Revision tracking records
....
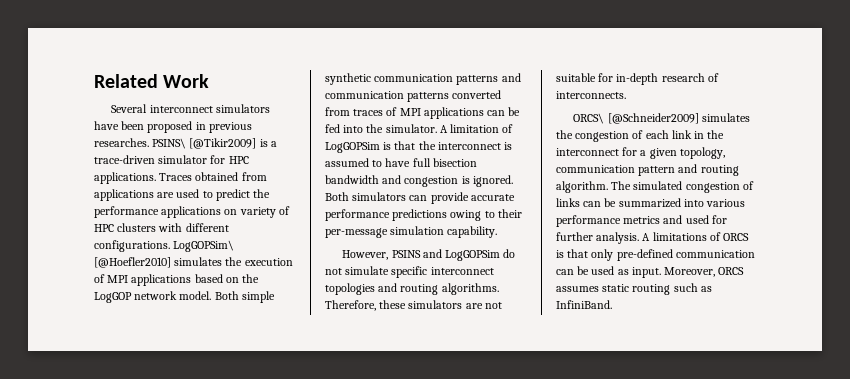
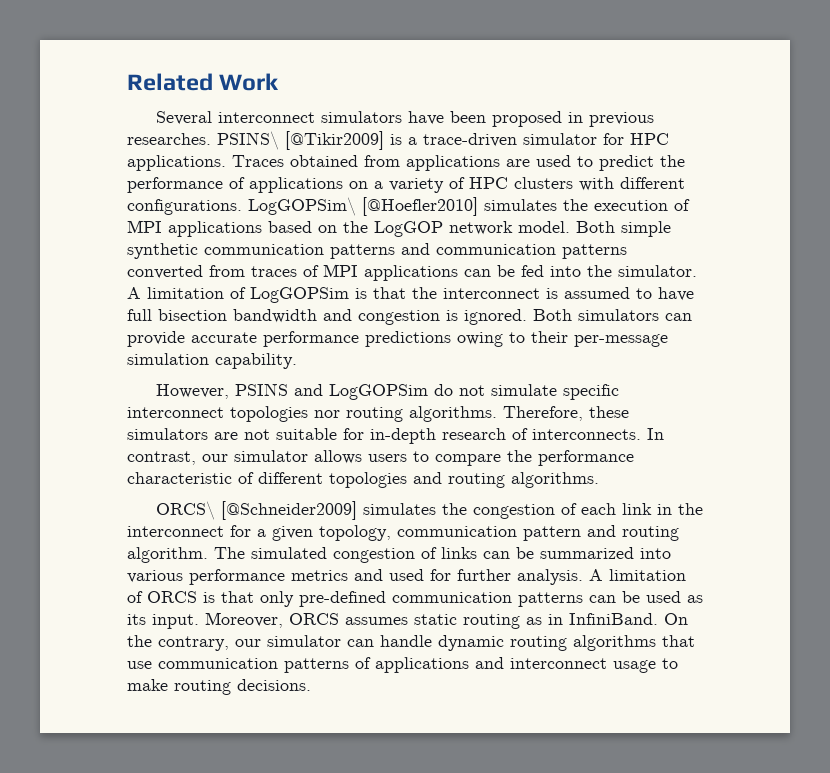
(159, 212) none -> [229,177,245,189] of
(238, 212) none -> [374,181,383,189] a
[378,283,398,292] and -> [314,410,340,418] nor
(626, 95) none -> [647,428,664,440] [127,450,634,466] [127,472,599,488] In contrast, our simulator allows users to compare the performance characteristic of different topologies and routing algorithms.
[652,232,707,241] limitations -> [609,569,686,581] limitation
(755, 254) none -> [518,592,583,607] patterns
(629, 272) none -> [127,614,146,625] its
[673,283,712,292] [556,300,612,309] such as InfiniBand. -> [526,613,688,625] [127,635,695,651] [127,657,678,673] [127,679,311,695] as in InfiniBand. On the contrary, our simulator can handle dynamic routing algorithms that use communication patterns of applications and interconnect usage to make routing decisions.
....
▶ **Activity**
Your reply should be a single number: the count of lines above that include the string "none".

▶ **Completed task**
5